I unwrapped a corner of it and took a bite, then set it down on my desk. 'Have you talked to Henry recently?' I said.

'Just this morning. He drove me to the bank.'

I picked up the sandwich and took another bite. I hadn't swept, and my hair still lay in clumps on the floor. 'Did he,' I said, 'say anything about '

'About what?'

'About asking Bunny to dinner in a couple of weeks?'

'Oh, that,' said Charles, lying back on my bed and propping his head up with pillows. 'I thought you knew about that already.

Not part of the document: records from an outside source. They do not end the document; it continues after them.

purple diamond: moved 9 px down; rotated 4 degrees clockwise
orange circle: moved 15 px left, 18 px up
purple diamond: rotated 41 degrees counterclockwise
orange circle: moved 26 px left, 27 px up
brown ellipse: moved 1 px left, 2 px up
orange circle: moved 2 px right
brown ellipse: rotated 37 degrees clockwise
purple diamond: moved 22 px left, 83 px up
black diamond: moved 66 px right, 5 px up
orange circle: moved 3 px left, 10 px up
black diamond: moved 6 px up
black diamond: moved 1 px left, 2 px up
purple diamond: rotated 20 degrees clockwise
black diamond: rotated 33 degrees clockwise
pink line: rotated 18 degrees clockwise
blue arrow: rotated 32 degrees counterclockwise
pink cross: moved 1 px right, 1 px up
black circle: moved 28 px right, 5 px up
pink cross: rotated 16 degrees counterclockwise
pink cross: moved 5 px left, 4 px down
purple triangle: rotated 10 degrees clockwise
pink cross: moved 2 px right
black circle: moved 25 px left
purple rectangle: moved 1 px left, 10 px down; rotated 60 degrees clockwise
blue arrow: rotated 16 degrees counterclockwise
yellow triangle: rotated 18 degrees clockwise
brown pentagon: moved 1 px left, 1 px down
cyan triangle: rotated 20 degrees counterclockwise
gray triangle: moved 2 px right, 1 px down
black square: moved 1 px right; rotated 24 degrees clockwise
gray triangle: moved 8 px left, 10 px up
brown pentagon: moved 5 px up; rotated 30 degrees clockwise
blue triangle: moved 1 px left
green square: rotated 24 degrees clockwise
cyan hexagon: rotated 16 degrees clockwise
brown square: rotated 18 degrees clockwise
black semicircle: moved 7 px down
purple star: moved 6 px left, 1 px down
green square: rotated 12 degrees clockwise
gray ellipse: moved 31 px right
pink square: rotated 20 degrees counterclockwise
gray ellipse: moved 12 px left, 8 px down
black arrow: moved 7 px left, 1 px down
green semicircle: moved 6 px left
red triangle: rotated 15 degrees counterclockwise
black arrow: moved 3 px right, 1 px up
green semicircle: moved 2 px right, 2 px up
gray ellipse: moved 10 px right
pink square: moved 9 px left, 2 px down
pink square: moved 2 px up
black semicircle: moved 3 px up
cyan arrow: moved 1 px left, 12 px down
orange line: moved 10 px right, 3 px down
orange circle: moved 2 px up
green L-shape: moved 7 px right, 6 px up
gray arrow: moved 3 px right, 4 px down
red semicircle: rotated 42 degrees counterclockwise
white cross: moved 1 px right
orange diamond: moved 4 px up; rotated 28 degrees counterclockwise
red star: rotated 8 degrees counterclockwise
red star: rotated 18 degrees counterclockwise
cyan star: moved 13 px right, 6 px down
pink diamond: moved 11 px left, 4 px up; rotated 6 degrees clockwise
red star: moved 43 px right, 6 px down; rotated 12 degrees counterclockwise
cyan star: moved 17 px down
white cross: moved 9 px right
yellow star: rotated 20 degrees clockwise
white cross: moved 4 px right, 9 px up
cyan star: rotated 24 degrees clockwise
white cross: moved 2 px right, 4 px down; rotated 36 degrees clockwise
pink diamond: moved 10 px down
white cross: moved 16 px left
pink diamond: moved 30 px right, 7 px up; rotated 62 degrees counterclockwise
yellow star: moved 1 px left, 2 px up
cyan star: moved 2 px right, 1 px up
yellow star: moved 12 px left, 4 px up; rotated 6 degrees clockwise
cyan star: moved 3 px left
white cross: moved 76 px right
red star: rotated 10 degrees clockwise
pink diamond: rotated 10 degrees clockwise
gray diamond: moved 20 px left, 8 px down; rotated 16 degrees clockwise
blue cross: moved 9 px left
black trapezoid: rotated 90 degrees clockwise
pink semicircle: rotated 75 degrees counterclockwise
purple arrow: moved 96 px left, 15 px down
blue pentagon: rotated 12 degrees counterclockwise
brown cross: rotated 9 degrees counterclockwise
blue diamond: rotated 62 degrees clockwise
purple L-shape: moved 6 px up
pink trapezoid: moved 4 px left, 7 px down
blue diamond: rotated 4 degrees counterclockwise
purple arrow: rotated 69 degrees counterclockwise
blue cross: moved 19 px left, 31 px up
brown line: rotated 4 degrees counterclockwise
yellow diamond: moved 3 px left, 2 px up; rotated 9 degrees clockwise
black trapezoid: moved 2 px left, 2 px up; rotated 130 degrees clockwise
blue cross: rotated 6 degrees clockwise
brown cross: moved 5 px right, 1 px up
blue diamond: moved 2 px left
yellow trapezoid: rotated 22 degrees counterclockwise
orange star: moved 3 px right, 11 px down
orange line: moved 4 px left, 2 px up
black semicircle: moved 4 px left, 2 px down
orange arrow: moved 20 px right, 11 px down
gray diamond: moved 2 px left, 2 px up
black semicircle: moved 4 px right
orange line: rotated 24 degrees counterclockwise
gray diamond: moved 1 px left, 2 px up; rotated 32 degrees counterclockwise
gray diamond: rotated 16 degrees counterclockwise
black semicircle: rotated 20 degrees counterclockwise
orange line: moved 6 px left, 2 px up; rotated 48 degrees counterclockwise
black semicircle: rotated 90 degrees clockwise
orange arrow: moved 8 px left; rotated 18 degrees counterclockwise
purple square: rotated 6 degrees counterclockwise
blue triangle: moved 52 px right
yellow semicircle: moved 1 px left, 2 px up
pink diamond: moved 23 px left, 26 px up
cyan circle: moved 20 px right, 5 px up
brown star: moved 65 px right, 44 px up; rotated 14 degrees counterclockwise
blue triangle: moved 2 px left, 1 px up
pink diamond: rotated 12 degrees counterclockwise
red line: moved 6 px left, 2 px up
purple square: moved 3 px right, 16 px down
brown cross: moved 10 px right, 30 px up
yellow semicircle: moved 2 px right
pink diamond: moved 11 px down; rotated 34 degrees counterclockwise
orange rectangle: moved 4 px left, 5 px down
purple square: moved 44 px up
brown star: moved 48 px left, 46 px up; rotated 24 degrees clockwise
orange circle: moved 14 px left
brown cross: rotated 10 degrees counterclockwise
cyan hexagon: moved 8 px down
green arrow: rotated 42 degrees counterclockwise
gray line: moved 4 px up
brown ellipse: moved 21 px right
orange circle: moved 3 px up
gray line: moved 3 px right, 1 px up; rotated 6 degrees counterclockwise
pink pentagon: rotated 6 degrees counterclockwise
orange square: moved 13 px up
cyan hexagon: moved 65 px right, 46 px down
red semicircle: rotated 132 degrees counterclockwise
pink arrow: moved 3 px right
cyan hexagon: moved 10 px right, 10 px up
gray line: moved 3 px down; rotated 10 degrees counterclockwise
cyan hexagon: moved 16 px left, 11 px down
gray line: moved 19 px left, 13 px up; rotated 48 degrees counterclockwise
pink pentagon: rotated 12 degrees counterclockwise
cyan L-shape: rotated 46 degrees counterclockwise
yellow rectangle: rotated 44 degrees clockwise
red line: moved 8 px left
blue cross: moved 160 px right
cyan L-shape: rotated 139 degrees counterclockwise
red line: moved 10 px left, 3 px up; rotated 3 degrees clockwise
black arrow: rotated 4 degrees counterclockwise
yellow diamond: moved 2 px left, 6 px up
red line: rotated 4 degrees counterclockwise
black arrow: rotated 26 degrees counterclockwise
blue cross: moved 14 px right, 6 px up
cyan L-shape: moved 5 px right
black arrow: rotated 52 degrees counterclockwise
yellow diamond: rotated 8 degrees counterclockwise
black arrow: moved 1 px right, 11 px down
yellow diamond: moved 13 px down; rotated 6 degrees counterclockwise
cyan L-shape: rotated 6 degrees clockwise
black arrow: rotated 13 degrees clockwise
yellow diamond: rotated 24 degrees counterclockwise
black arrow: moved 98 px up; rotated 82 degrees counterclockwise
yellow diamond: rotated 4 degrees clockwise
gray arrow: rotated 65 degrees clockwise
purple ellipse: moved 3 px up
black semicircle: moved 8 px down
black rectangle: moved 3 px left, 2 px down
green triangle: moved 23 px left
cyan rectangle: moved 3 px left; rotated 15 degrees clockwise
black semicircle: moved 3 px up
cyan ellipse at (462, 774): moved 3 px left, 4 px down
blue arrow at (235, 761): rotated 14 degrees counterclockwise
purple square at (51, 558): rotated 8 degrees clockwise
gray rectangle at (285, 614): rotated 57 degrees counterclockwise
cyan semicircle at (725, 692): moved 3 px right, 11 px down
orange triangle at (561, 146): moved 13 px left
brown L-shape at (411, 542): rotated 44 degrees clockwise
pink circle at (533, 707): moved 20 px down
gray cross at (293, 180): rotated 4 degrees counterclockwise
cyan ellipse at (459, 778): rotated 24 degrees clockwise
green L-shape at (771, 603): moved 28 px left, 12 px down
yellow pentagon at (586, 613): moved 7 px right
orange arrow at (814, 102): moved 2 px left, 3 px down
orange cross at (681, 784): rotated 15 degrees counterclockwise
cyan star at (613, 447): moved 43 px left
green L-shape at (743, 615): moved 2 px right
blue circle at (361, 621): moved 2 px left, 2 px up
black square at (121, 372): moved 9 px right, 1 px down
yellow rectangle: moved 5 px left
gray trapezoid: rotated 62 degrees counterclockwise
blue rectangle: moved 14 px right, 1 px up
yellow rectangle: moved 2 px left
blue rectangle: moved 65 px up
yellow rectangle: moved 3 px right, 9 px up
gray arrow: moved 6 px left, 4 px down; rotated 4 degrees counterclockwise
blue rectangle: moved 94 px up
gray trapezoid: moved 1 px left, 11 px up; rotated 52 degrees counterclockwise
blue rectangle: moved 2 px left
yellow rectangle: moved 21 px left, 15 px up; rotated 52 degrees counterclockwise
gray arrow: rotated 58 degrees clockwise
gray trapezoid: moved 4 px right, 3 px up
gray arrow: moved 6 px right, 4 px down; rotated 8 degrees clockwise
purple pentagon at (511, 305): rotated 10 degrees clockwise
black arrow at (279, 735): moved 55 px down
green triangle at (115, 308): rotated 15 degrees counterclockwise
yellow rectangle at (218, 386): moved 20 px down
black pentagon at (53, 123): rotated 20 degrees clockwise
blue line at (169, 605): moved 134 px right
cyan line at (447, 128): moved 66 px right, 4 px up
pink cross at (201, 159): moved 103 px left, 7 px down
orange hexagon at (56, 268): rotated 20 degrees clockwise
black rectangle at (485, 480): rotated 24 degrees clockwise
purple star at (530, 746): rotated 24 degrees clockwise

He's been thinking about that for a while.'

'What do you think?'

'I think he's going to have a hell of a hard time finding enough mushrooms to even make him sick. It's just too early. Last week he made Francis and me go out and help him, but we hardly found a thing. Francis came back really excited, saying, 'Oh, my God, look, I found all these mushrooms,' but then we looked in his bag and it was just a bunch of puffballs.'

'So you think he'll be able to find enough?'

'Sure, if he waits awhile. I know you don't have a cigarette, do you?'

'No.'

'I wish you smoked. I don't know why you don't. You weren't an athlete in high school or anything, were you?'

'No.'

'That's why Bun doesn't smoke. Some clean-living type of football coach got to him at an impressionable age.'

'Have you seen Bun lately?'

'Not too much. He was at the apartment last night, though, and stayed forever.'

'This isn't just hot air?' I said, looking at him closely. 'You're really going to go through with it?'

'I'd rather go to jail than know that Bunny was going to be hanging around my neck for the rest of my life. And I'm not too keen on going to jail, either, now that I think about it. You know,' he said, sitting up on my bed and bending over double, as if from a pain in his stomach, 'I really wish you had some cigarettes.